## What you need to do
The answer must be an exact transcription of the lines below from the first through the one containing "dff1 m2reg_dff(mm2reg, clock, resetn, wm2reg);", with the pictures left out; please add nothing else.

## Text-based design files
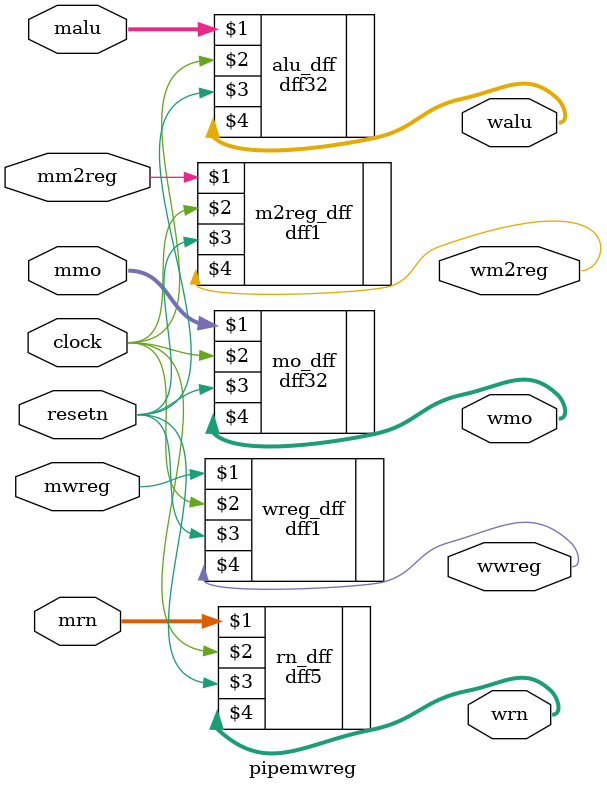
<source format=v>
module pipemwreg(mwreg, mm2reg, mmo, malu, mrn, clock, resetn,
	wwreg, wm2reg, wmo, walu, wrn);
	input         mwreg, mm2reg, clock, resetn;
	input  [4:0]  mrn;
	input  [31:0] mmo, malu;
	output        wwreg, wm2reg;
	output [4:0]  wrn;
	output [31:0] wmo, walu;

	dff1 wreg_dff(mwreg, clock, resetn, wwreg);
	dff1 m2reg_dff(mm2reg, clock, resetn, wm2reg);
	dff32 alu_dff(malu, clock, resetn, walu);
	dff32 mo_dff(mmo, clock, resetn, wmo);
	dff5 rn_dff(mrn, clock, resetn, wrn);
endmodule 
</source>
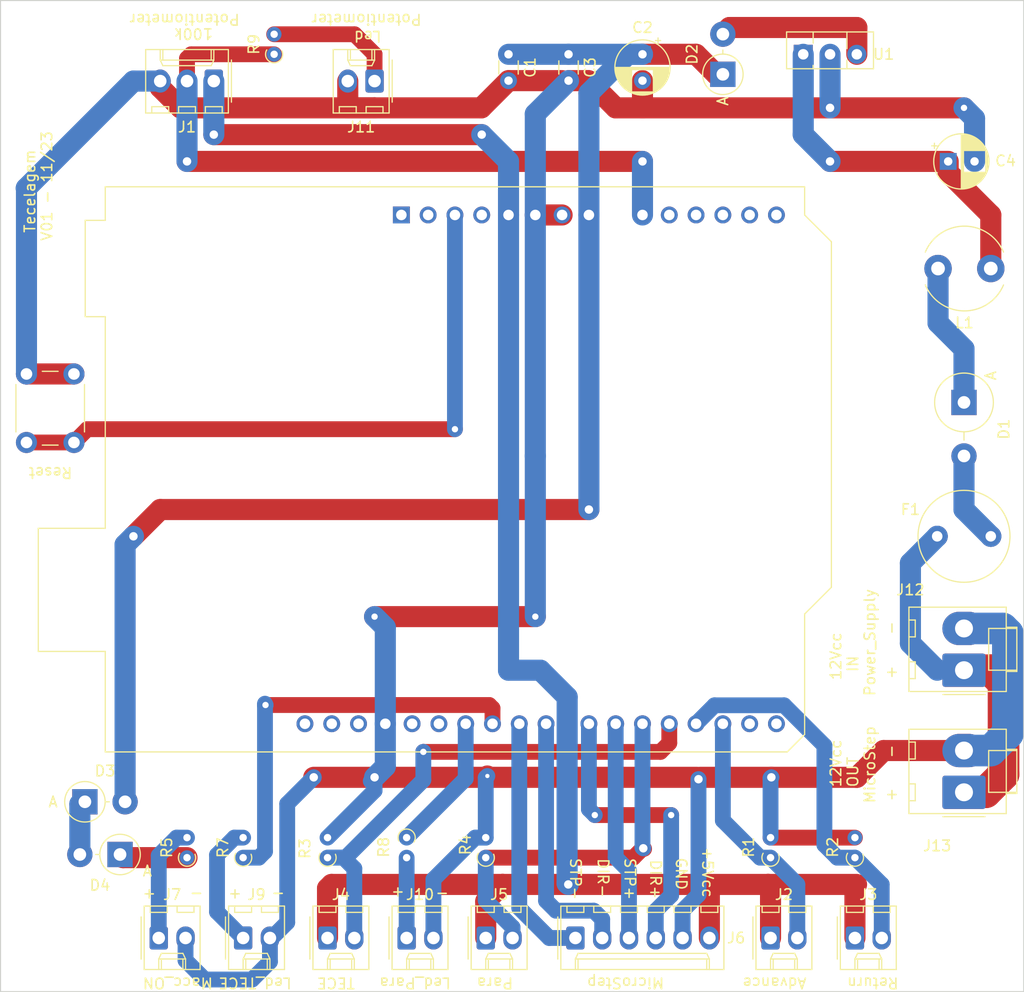
<source format=kicad_pcb>
(kicad_pcb (version 20221018) (generator pcbnew)

  (general
    (thickness 1.6)
  )

  (paper "A4")
  (layers
    (0 "F.Cu" signal)
    (31 "B.Cu" signal)
    (32 "B.Adhes" user "B.Adhesive")
    (33 "F.Adhes" user "F.Adhesive")
    (34 "B.Paste" user)
    (35 "F.Paste" user)
    (36 "B.SilkS" user "B.Silkscreen")
    (37 "F.SilkS" user "F.Silkscreen")
    (38 "B.Mask" user)
    (39 "F.Mask" user)
    (40 "Dwgs.User" user "User.Drawings")
    (41 "Cmts.User" user "User.Comments")
    (42 "Eco1.User" user "User.Eco1")
    (43 "Eco2.User" user "User.Eco2")
    (44 "Edge.Cuts" user)
    (45 "Margin" user)
    (46 "B.CrtYd" user "B.Courtyard")
    (47 "F.CrtYd" user "F.Courtyard")
    (48 "B.Fab" user)
    (49 "F.Fab" user)
    (50 "User.1" user)
    (51 "User.2" user)
    (52 "User.3" user)
    (53 "User.4" user)
    (54 "User.5" user)
    (55 "User.6" user)
    (56 "User.7" user)
    (57 "User.8" user)
    (58 "User.9" user)
  )

  (setup
    (pad_to_mask_clearance 0)
    (pcbplotparams
      (layerselection 0x00010fc_ffffffff)
      (plot_on_all_layers_selection 0x0000000_00000000)
      (disableapertmacros false)
      (usegerberextensions false)
      (usegerberattributes true)
      (usegerberadvancedattributes true)
      (creategerberjobfile true)
      (dashed_line_dash_ratio 12.000000)
      (dashed_line_gap_ratio 3.000000)
      (svgprecision 4)
      (plotframeref false)
      (viasonmask false)
      (mode 1)
      (useauxorigin false)
      (hpglpennumber 1)
      (hpglpenspeed 20)
      (hpglpendiameter 15.000000)
      (dxfpolygonmode true)
      (dxfimperialunits true)
      (dxfusepcbnewfont true)
      (psnegative false)
      (psa4output false)
      (plotreference true)
      (plotvalue true)
      (plotinvisibletext false)
      (sketchpadsonfab false)
      (subtractmaskfromsilk false)
      (outputformat 1)
      (mirror false)
      (drillshape 0)
      (scaleselection 1)
      (outputdirectory "Placa Eletronica/")
    )
  )

  (net 0 "")
  (net 1 "unconnected-(A1-NC-Pad1)")
  (net 2 "unconnected-(A1-IOREF-Pad2)")
  (net 3 "unconnected-(A1-3V3-Pad4)")
  (net 4 "/+5Vcc")
  (net 5 "/GND")
  (net 6 "Net-(A1-VIN)")
  (net 7 "Net-(A1-A0)")
  (net 8 "unconnected-(A1-A1-Pad10)")
  (net 9 "unconnected-(A1-A2-Pad11)")
  (net 10 "unconnected-(A1-A3-Pad12)")
  (net 11 "unconnected-(A1-SDA{slash}A4-Pad13)")
  (net 12 "unconnected-(A1-SCL{slash}A5-Pad14)")
  (net 13 "unconnected-(A1-D0{slash}RX-Pad15)")
  (net 14 "unconnected-(A1-D1{slash}TX-Pad16)")
  (net 15 "Net-(A1-D2)")
  (net 16 "Net-(A1-D3)")
  (net 17 "Net-(A1-D4)")
  (net 18 "Net-(A1-D5)")
  (net 19 "unconnected-(A1-D12-Pad27)")
  (net 20 "unconnected-(A1-D13-Pad28)")
  (net 21 "unconnected-(A1-AREF-Pad30)")
  (net 22 "unconnected-(A1-SDA{slash}A4-Pad31)")
  (net 23 "unconnected-(A1-SCL{slash}A5-Pad32)")
  (net 24 "Net-(A1-D6)")
  (net 25 "Net-(A1-D7)")
  (net 26 "Net-(A1-D8)")
  (net 27 "Net-(A1-D9)")
  (net 28 "Net-(D1-K)")
  (net 29 "Net-(D1-A)")
  (net 30 "Net-(D2-A)")
  (net 31 "/+12Vcc")
  (net 32 "Net-(J7-Pin_1)")
  (net 33 "Net-(J9-Pin_1)")
  (net 34 "Net-(J10-Pin_1)")
  (net 35 "Net-(J11-Pin_1)")
  (net 36 "Net-(U1-IN)")
  (net 37 "Net-(A1-D10)")
  (net 38 "Net-(A1-D11)")
  (net 39 "Net-(D3-K)")
  (net 40 "Net-(D4-K)")
  (net 41 "Net-(A1-~{RESET})")

  (footprint "Inductor_THT:L_Radial_D7.8mm_P5.00mm_Fastron_07HCP" (layer "F.Cu") (at 182.88 58.42 180))

  (footprint "MountingHole:MountingHole_3.5mm" (layer "F.Cu") (at 182 123))

  (footprint "Connector_Molex:Molex_KK-396_A-41791-0002_1x02_P3.96mm_Vertical" (layer "F.Cu") (at 180.34 108.1 90))

  (footprint "Connector_Molex:Molex_KK-254_AE-6410-02A_1x02_P2.54mm_Vertical" (layer "F.Cu") (at 124.46 40.64 180))

  (footprint "Resistor_THT:R_Axial_DIN0204_L3.6mm_D1.6mm_P1.90mm_Vertical" (layer "F.Cu") (at 162 114.3 90))

  (footprint "Capacitor_THT:C_Disc_D3.0mm_W1.6mm_P2.50mm" (layer "F.Cu") (at 137.16 38.1 -90))

  (footprint "Resistor_THT:R_Axial_DIN0204_L3.6mm_D1.6mm_P1.90mm_Vertical" (layer "F.Cu") (at 135 114.3 90))

  (footprint "Capacitor_THT:C_Disc_D3.0mm_W1.6mm_P2.50mm" (layer "F.Cu") (at 142.85 38.1 -90))

  (footprint "Module:Arduino_UNO_R3" (layer "F.Cu") (at 127 53.34))

  (footprint "Resistor_THT:R_Axial_DIN0204_L3.6mm_D1.6mm_P1.90mm_Vertical" (layer "F.Cu") (at 170 114.3 90))

  (footprint "Connector_Molex:Molex_KK-254_AE-6410-02A_1x02_P2.54mm_Vertical" (layer "F.Cu") (at 112 121.92))

  (footprint "Chave_Tactil:Tactil_6mm" (layer "F.Cu") (at 100 72 90))

  (footprint "MountingHole:MountingHole_3.5mm" (layer "F.Cu") (at 93 123))

  (footprint "Capacitor_THT:CP_Radial_D5.0mm_P2.50mm" (layer "F.Cu") (at 178.84 48.26))

  (footprint "MountingHole:MountingHole_3.5mm" (layer "F.Cu") (at 93 38))

  (footprint "Fuse:Fuse_Littelfuse_372_D8.50mm" (layer "F.Cu") (at 182.88 83.82 180))

  (footprint "Connector_Molex:Molex_KK-254_AE-6410-06A_1x06_P2.54mm_Vertical" (layer "F.Cu") (at 143.5 121.92))

  (footprint "Resistor_THT:R_Axial_DIN0204_L3.6mm_D1.6mm_P1.90mm_Vertical" (layer "F.Cu") (at 112 114.3 90))

  (footprint "Connector_Molex:Molex_KK-254_AE-6410-02A_1x02_P2.54mm_Vertical" (layer "F.Cu") (at 135 121.92))

  (footprint "Connector_Molex:Molex_KK-254_AE-6410-03A_1x03_P2.54mm_Vertical" (layer "F.Cu") (at 109.22 40.64 180))

  (footprint "Connector_Molex:Molex_KK-254_AE-6410-02A_1x02_P2.54mm_Vertical" (layer "F.Cu") (at 170 121.92))

  (footprint "Diode_THT:D_DO-15_P3.81mm_Vertical_AnodeUp" (layer "F.Cu") (at 100.33 114 180))

  (footprint "MountingHole:MountingHole_3.5mm" (layer "F.Cu") (at 182 38))

  (footprint "Resistor_THT:R_Axial_DIN0204_L3.6mm_D1.6mm_P1.90mm_Vertical" (layer "F.Cu") (at 114.94 38.1 90))

  (footprint "Connector_Molex:Molex_KK-396_A-41791-0002_1x02_P3.96mm_Vertical" (layer "F.Cu") (at 180.34 96.52 90))

  (footprint "Capacitor_THT:CP_Radial_D5.0mm_P2.50mm" (layer "F.Cu") (at 149.86 38.1 -90))

  (footprint "Resistor_THT:R_Axial_DIN0204_L3.6mm_D1.6mm_P1.90mm_Vertical" (layer "F.Cu") (at 127.5 112.4 -90))

  (footprint "Resistor_THT:R_Axial_DIN0204_L3.6mm_D1.6mm_P1.90mm_Vertical" (layer "F.Cu") (at 120 114.3 90))

  (footprint "Package_TO_SOT_THT:TO-126-3_Vertical" (layer "F.Cu") (at 165.1 38.1))

  (footprint "Connector_Molex:Molex_KK-254_AE-6410-02A_1x02_P2.54mm_Vertical" (layer "F.Cu") (at 127.5 121.92))

  (footprint "Diode_THT:D_DO-15_P3.81mm_Vertical_AnodeUp" (layer "F.Cu") (at 157.48 40 90))

  (footprint "Connector_Molex:Molex_KK-254_AE-6410-02A_1x02_P2.54mm_Vertical" (layer "F.Cu") (at 162 121.92))

  (footprint "Diode_THT:D_DO-15_P3.81mm_Vertical_AnodeUp" (layer "F.Cu") (at 97 109))

  (footprint "Connector_Molex:Molex_KK-254_AE-6410-02A_1x02_P2.54mm_Vertical" (layer "F.Cu") (at 120 121.92))

  (footprint "Resistor_THT:R_Axial_DIN0204_L3.6mm_D1.6mm_P1.90mm_Vertical" (layer "F.Cu") (at 106.68 114.3 90))

  (footprint "Connector_Molex:Molex_KK-254_AE-6410-02A_1x02_P2.54mm_Vertical" (layer "F.Cu")
    (tstamp fc0968fb-b347-4baa-9a9d-4636392b31c2)
    (at 104 121.92)
    (descr "Molex KK-254 Interconnect System, old/engineering part number: AE-6410-02A example for new part number: 22-27-2021, 2 Pins (http://www.molex.com/pdm_docs/sd/022272021_sd.pdf), generated with kicad-footprint-generator")
    (tags "connector Molex KK-254 vertical")
    (property "Sheetfile" "Tecelagem_V01.kicad_sch")
    (property "Sheetname" "")
    (property "ki_description" "Generic connector, single row, 01x02, script generated")
    (property "ki_keywords" "connector")
    (path "/ca133884-000f-46a7-9c98-fc9617b06b70")
    (attr through_hole)
    (fp_text reference "J7" (at 1.27 -4.12) (layer "F.SilkS")
        (effects (font (size 1 1) (thickness 0.15)))
      (tstamp 30e63f67-9930-48fa-9be0-96645d024530)
    )
    (fp_text value "Conn_01x02_Socket" (at 1.27 4.08) (layer "F.Fab") hide
        (effects (font (size 1 1) (thickness 0.15)))
      (tstamp b23ef6de-7b95-49b2-af75-0415d6be9c9d)
    )
    (fp_text user "${REFERENCE}" (at 1.27 -2.22) (layer "F.Fab") hide
        (effects (font (size 1 1) (thickness 0.15)))
      (tstamp be2c345c-931a-4fad-a431-25179fb59ea9)
    )
    (fp_line (start -1.67 -2) (end -1.67 2)
      (stroke (width 0.12) (type solid)) (layer "F.SilkS") (tstamp 144b0c17-71de-47d1-a3bd-0f3f538e6d56))
    (fp_line (start -1.38 -3.03) (end -1.38 2.99)
      (stroke (width 0.12) (type solid)) (layer "F.SilkS") (tstamp 5ebca9f8-a9ae-449f-a5f5-d2584df4e47b))
    (fp_line (start -1.38 2.99) (end 3.92 2.99)
      (stroke (width 0.12) (type solid)) (layer "F.SilkS") (tstamp cdc44570-6442-4a57-a9bc-7931e93dd61e))
    (fp_line (start -0.8 -3.03) (end -0.8 -2.43)
      (stroke (width 0.12) (type solid)) (layer "F.SilkS") (tstamp b7a53170-f342-4d88-8e76-65bcdcf96c02))
    (fp_line (start -0.8 -2.43) (end 0.8 -2.43)
      (stroke (width 0.12) (type solid)) (layer "F.SilkS") (tstamp 95f4b6d8-4f65-4fb2-8baa-3cd3d9635afe))
    (fp_line (start 0 1.99) (end 0.25 1.46)
      (stroke (width 0.12) (type solid)) (layer "F.SilkS") (tstamp e09350dc-6dd8-426b-9221-71f56b5beed0))
    (fp_line (start 0 1.99) (end 2.54 1.99)
      (stroke (width 0.12) (type solid)) (layer "F.SilkS") (tstamp eea73073-ab71-4a38-9f8c-9220bfdd5e17))
    (fp_line (start 0 2.99) (end 0 1.99)
      (stroke (width 0.12) (type solid)) (layer "F.SilkS") (tstamp 63be2df1-c0ec-4a1b-a6a4-fde556ee3e3e))
    (fp_line (start 0.25 1.46) (end 2.29 1.46)
      (stroke (width 0.12) (type solid)) (layer "F.SilkS") (tstamp db7a5b7c-119e-40e6-a167-febda7903eef))
    (fp_line (start 0.25 2.99) (end 0.25 1.99)
      (stroke (width 0.12) (type solid)) (layer "F.SilkS") (tstamp 35dba804-fdba-4413-a2ec-96371a8e5eae))
    (fp_line (start 0.8 -2.43) (end 0.8 -3.03)
    
... [45051 chars truncated]
</source>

## Your response
<source format=v>
module pipemwreg(mwreg, mm2reg, mmo, malu, mrn, clock, resetn,
	wwreg, wm2reg, wmo, walu, wrn);
	input         mwreg, mm2reg, clock, resetn;
	input  [4:0]  mrn;
	input  [31:0] mmo, malu;
	output        wwreg, wm2reg;
	output [4:0]  wrn;
	output [31:0] wmo, walu;

	dff1 wreg_dff(mwreg, clock, resetn, wwreg);
	dff1 m2reg_dff(mm2reg, clock, resetn, wm2reg);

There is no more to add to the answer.